▸ **Work item**
The entries below are to be reproduced in full, exactly as written.

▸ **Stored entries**
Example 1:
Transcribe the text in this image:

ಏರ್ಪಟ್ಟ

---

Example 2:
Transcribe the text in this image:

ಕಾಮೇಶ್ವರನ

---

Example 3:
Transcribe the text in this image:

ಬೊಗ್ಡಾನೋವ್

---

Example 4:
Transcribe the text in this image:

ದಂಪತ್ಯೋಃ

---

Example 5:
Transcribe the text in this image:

▸ **Result**
Example 1:
Transcribe the text in this image:

ಏರ್ಪಟ್ಟ

---

Example 2:
Transcribe the text in this image:

ಕಾಮೇಶ್ವರನ

---

Example 3:
Transcribe the text in this image:

ಬೊಗ್ಡಾನೋವ್

---

Example 4:
Transcribe the text in this image:

ದಂಪತ್ಯೋಃ

---

Example 5:
Transcribe the text in this image:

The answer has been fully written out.